Desde então faço parte da equipe, e participo da organização e facilitação de workshops para organizações para ajudá-los a entender como as plataformas funcionam e dominar o pensamento de plataforma como uma ferramenta para capacitar equipes, além dos nossos summits a cada 6 meses para discutir o futuro da empresa e também para estarmos juntos porque somos poucos e estamos espalhados pela Europa mas nós adoramos estar juntos e fazemos disso um dos valores da empresa.. ❤

Para começar a falar sobre o futuro das plataformas eu quero primeiro colocar todo mundo na mesma página. Quando estou falando de plataformas, estou falando de redes.

Posso começar dando exemplos de estratégias de plataformas que mobilizam mercados inteiros:

Apple Store.

A Apple conseguiu mobilizar todo um ecossistema de desenvolvedores, usuários e criadores de conteúdo em sua loja de aplicativos. Eles conseguem mobilizar todo o mercado porque decidiram mobilizar um mercado externo em vez de internalizá-lo. Apple poderia criar o mesmo efeito contratando milhões de desenvolvedores? Isso não poderia ser possível.

Open Desk.

Esta empresa está produzindo móveis de escritório feitos de madeira compensada com base em desenhos abertos. Você pode fabricar essas peças através de uma máquina eletrônica, apenas clicando em um botão. Os pontos interessantes:

  1. Conecta compradores com designers e fabricantes locais.
  2. Explica como as estratégias de plataforma não são apenas sobre o site
  3. Linguagem: para que isso acontecesse, eles tinham que escolher uma maneira de projetar móveis, uma linguagem. É feito de compensado (material) e não precisa de pregos ou cola. A linguagem faz parte da plataforma: para mobilizar um ecossistema você tem que escolher o ‘idioma’ que você usará.

E um outro exemplo a GE. Uma empresa industrial que queria abordar o mercado de edifícios inteligentes. Eles evitaram o risco de começar de uma nova linha de produtos, criando uma conexão entre empresas inovadoras e clientes industriais, e eles alimentam essa rede com seus dados e tecnologia de análise inteligente.
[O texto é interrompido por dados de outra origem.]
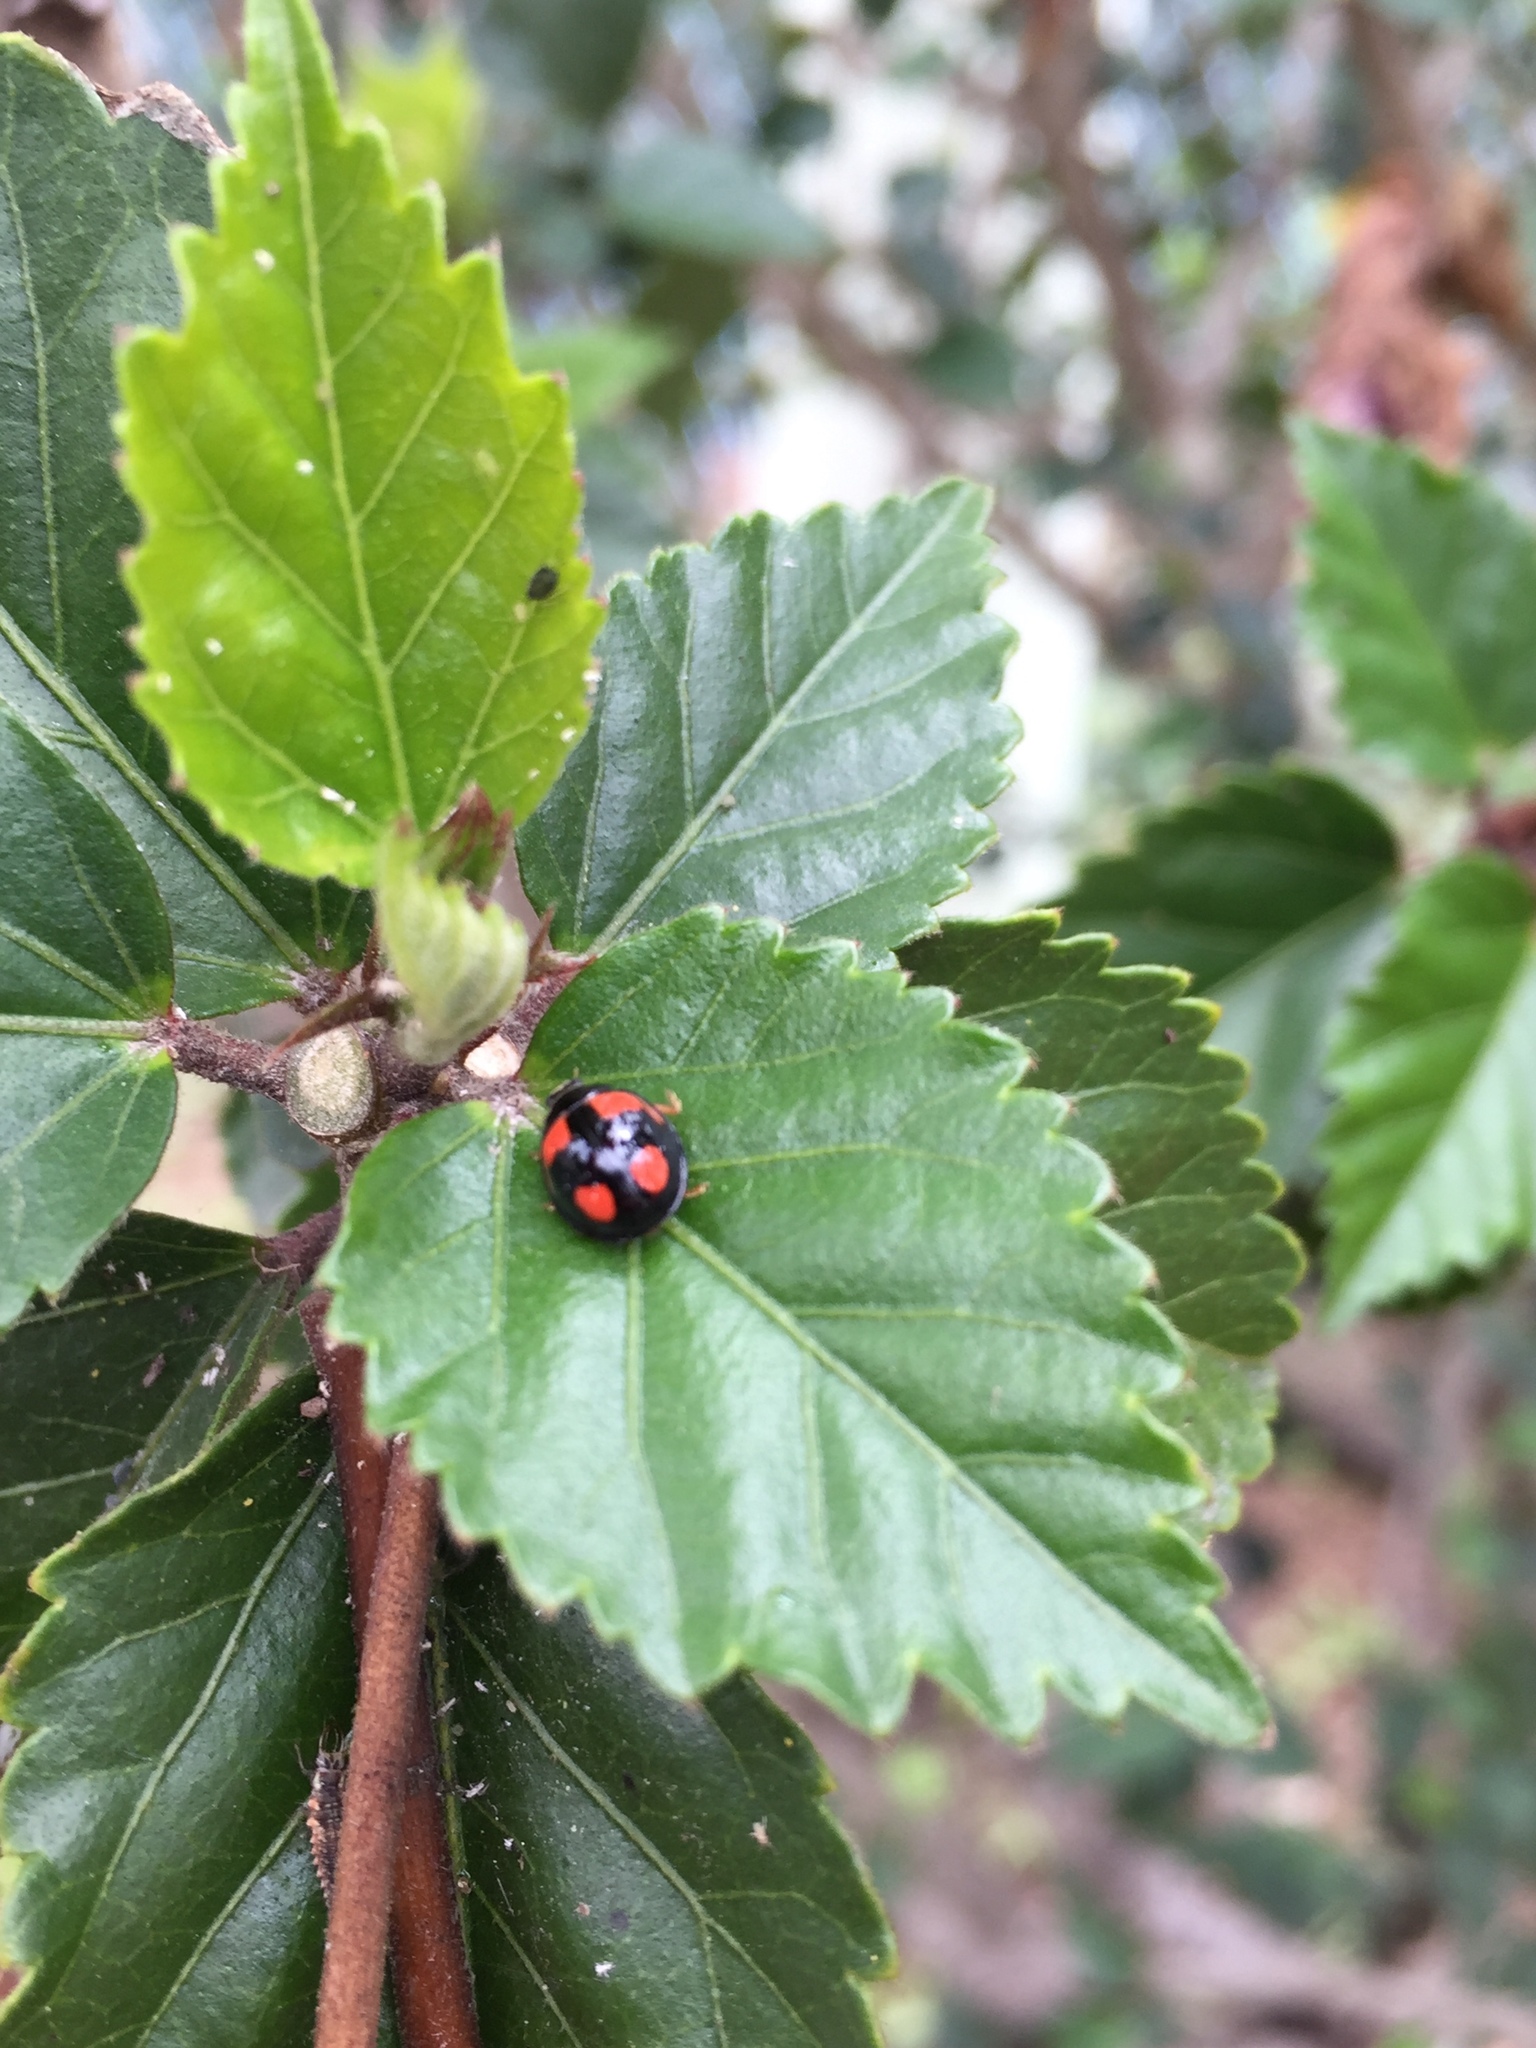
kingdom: Animalia
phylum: Arthropoda
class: Insecta
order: Coleoptera
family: Coccinellidae
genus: Cheilomenes
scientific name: Cheilomenes sexmaculata
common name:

Às vezes, as estratégias de plataforma não se parecem com o website ou a API, mas conectam potenciais em um ecossistema.

Mas porque isso acontece?

O potencial está nas fronteiras
  1. A tecnologia digital está tão difundida que está dando um novo potencial às pequenas entidades nas fronteiras dos sistemas: hoje é possível criar uma enorme quantidade de valor com meios de produção muito baratos. A maior parte do valor é criada no computador e no telefone e essas ferramentas estão nas margens do sistema, elas não estão apenas nas empresas.
  2. O potencial para criar valor está se movendo na fronteira e ele fica menos no centro. Estamos mudando do modelo de pipeline de negócios para o modelo de rede. Estamos nos movendo em um sistema em que as empresas estão no ponto médio e estão trabalhando como orquestrador de rede para conectar esse sistema.
Tudo que pode se tornar uma plataforma, se tornará uma plataforma.

The Network Imperative

O livro baseia-se em vários modelos de negócios dos últimos 50 anos. Ele afirma que a orquestração de rede (modelo de negócios) é a próxima iteração de modelos de negócios. Estas são as empresas que ganham mais dinheiro, alavancam mais potencial, e são mais estáveis.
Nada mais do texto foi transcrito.